Task set.
[1] Using the passage on the Western Australian agriculture minister, decide whether each statement agrees with it: (a) a separate Minister for Agriculture was first appointed in the 1904 Daglish Ministry; (b) the Minister for Agriculture and the Minister for Lands were legally the same position; (c) the current title of the portfolio was implemented in 1993. Answer yes or no for each and quote the deciding words.
[2] Reproduce, word for word, the part of the passage on the Western Australian agriculture minister that opens with the words containing "The Minister for" and closes with "several other portfolios.".

Study text.

===============

The Minister for Agriculture and Food is a position in the Cabinet of Western Australia. The minister is responsible for the Department of Agriculture and Food, and usually holds several other portfolios.

The responsibilities now incorporated in the portfolio were originally held by the Colonial Secretary, and it was not until the 1904 Daglish Ministry that a separate Minister for Agriculture was appointed, with the inaugural minister being the nominally independent John Drew. From its first implementation through to the 1920s, and sporadically afterward, the titles of Minister for Agriculture and Minister for Lands were generally held by the same person, although the positions were legally separate, and were quite different in scope. A similar situation has existed since the late 1970s with the Fisheries and Forests portfolios. The minister's title was simply "Minister for Agriculture" until 1993, when Monty House was made Minister for Primary Industries in the Court–Cowan Ministry. The current title was implemented in 2005.

===============

The data.
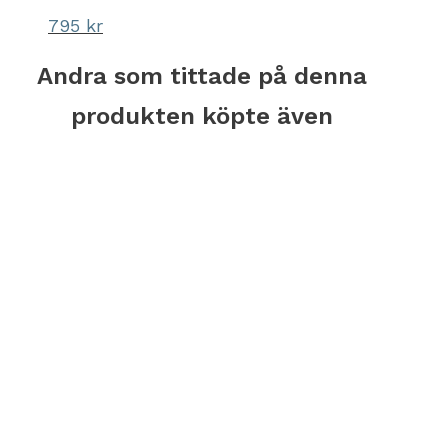
795
kr
Andra som tittade på denna
produkten köpte även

===============

Responses.
[1]
(a) Yes: "it was not until the 1904 Daglish Ministry that a separate Minister for Agriculture was appointed"
(b) No: "although the positions were legally separate"
(c) No: "The current title was implemented in 2005."

[2]
The Minister for Agriculture and Food is a position in the Cabinet of Western Australia. The minister is responsible for the Department of Agriculture and Food, and usually holds several other portfolios.